The Web is a phenomenal tool for aggregating audiences around specific topics. The limits of geography and time don't apply. People can assemble around any issue or interest, no matter how popular or obscure. And the audience does this on its terms. It will gather, transform, and dissipate whenever and however it choses. You can't fight this, but you can work with it.
You should certainly build content and community through your own Web properties, but you must also expand beyond the walled garden. This model requires dissemination of content across RSS feeds, Twitter, Facebook, LinkedIn, and other relevant social networks and platforms. The audience is distributed.
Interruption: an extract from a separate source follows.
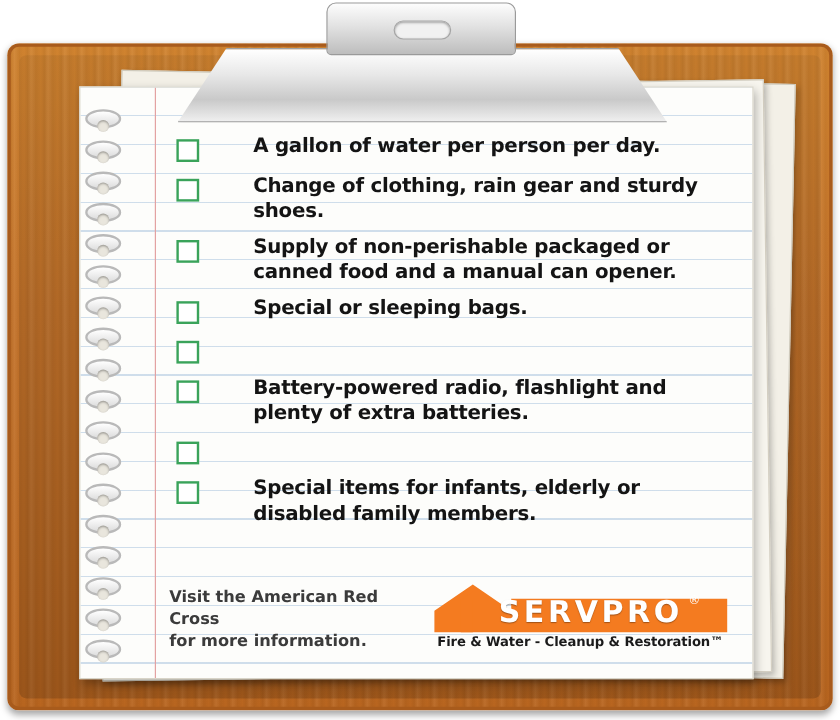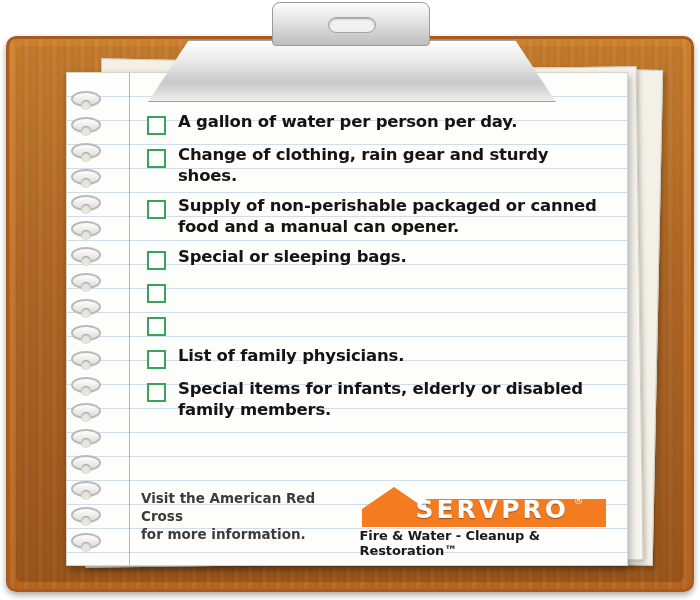"A gallon of water per" .item { gap: none -> 33px }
Your content should be, too.
It's a gamble, no doubt. There's a significant level of discomfort that has to be acknowledged, but having lived through experiments and long discussions on the merits (or lack thereof) of micropayments, pay walls, banner advertising, and sponsorships, I've concluded the only way to build a business around digital content is to deliver valuable material -- stuff that entertains, informs, broadens perspectives, or inspires conversation -- and then use the relationship you've developed with your audience to convert a small percentage of your passive users into active consumers.
For this to work, you have to earn your audience and nurture it every day.
Pros of this model
- You're harnessing the energy of the Web's natural distribution.
- You're meeting your audience in the hubs where its already congregating.
- Content = marketing. No need to hire marketers when content is spreading your message.
Cons of this model
- Embracing distribution means relinquishing control.
- The content-container-advertising system is blown apart by the Web. You can't sell advertising against container-free content, so CPM, CPC and site sponsorships are, at best, secondary revenue streams.